» **Problem to work on**
Give back exactly the lines of the data below, starting with the line that has "133, 156, 136)" and going on through the line that has "117, 104, 214]".

» **Records for processing**
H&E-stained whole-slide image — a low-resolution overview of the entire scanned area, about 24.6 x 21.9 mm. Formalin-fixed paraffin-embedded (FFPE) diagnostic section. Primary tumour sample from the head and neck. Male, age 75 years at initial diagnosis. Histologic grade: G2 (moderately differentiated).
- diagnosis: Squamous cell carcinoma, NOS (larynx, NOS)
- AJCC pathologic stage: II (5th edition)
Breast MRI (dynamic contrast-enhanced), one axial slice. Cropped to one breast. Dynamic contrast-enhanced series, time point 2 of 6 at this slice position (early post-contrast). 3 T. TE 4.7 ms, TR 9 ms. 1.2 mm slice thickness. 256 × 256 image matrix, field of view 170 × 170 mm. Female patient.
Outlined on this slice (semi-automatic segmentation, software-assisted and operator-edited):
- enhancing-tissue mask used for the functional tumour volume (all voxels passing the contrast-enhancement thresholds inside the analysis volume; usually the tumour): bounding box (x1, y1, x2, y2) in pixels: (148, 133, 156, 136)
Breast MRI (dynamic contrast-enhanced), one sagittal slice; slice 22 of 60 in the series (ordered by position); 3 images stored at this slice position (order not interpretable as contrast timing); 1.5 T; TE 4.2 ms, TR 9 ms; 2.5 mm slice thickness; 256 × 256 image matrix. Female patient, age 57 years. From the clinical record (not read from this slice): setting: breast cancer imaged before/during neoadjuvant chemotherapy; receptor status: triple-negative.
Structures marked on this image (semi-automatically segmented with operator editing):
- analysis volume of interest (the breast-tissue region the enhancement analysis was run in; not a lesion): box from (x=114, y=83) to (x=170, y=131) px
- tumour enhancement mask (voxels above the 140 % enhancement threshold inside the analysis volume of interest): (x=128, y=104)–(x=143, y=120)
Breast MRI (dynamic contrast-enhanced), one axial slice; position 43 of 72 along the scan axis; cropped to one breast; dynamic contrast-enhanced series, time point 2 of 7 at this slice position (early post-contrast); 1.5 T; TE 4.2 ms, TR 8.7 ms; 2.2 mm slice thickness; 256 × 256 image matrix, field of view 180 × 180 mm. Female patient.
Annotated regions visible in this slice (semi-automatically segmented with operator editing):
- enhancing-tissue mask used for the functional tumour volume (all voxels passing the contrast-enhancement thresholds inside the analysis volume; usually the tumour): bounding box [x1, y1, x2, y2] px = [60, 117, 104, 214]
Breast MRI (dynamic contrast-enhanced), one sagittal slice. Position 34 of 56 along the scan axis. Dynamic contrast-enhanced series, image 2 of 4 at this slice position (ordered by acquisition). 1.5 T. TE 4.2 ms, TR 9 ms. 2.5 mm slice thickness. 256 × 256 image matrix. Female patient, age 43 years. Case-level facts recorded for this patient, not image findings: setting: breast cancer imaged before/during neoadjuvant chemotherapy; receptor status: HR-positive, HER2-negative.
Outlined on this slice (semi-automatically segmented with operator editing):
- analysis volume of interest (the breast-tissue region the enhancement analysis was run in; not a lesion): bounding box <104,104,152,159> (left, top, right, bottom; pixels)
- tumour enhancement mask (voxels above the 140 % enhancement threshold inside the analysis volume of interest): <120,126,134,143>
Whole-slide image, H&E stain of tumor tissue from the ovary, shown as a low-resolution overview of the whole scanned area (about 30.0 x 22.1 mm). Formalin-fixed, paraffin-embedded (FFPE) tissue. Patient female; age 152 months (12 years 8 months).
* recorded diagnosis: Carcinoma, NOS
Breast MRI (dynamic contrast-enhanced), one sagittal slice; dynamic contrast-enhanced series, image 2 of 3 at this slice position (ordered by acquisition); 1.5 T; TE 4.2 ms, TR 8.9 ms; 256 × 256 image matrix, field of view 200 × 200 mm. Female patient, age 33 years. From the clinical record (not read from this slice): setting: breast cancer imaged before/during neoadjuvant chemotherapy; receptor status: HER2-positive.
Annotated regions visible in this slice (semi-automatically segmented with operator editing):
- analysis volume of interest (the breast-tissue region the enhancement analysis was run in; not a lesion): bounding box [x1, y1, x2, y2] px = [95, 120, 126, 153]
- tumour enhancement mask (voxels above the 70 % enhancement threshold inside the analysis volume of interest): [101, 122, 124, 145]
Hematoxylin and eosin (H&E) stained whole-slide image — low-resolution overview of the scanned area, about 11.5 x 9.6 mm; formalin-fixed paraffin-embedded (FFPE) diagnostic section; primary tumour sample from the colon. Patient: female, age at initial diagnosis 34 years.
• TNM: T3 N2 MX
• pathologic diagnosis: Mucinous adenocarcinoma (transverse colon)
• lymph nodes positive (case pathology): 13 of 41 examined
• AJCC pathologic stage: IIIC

» **Output of the task**
- enhancing-tissue mask used for the functional tumour volume (all voxels passing the contrast-enhancement thresholds inside the analysis volume; usually the tumour): bounding box (x1, y1, x2, y2) in pixels: (148, 133, 156, 136)
Breast MRI (dynamic contrast-enhanced), one sagittal slice; slice 22 of 60 in the series (ordered by position); 3 images stored at this slice position (order not interpretable as contrast timing); 1.5 T; TE 4.2 ms, TR 9 ms; 2.5 mm slice thickness; 256 × 256 image matrix. Female patient, age 57 years. From the clinical record (not read from this slice): setting: breast cancer imaged before/during neoadjuvant chemotherapy; receptor status: triple-negative.
Structures marked on this image (semi-automatically segmented with operator editing):
- analysis volume of interest (the breast-tissue region the enhancement analysis was run in; not a lesion): box from (x=114, y=83) to (x=170, y=131) px
- tumour enhancement mask (voxels above the 140 % enhancement threshold inside the analysis volume of interest): (x=128, y=104)–(x=143, y=120)
Breast MRI (dynamic contrast-enhanced), one axial slice; position 43 of 72 along the scan axis; cropped to one breast; dynamic contrast-enhanced series, time point 2 of 7 at this slice position (early post-contrast); 1.5 T; TE 4.2 ms, TR 8.7 ms; 2.2 mm slice thickness; 256 × 256 image matrix, field of view 180 × 180 mm. Female patient.
Annotated regions visible in this slice (semi-automatically segmented with operator editing):
- enhancing-tissue mask used for the functional tumour volume (all voxels passing the contrast-enhancement thresholds inside the analysis volume; usually the tumour): bounding box [x1, y1, x2, y2] px = [60, 117, 104, 214]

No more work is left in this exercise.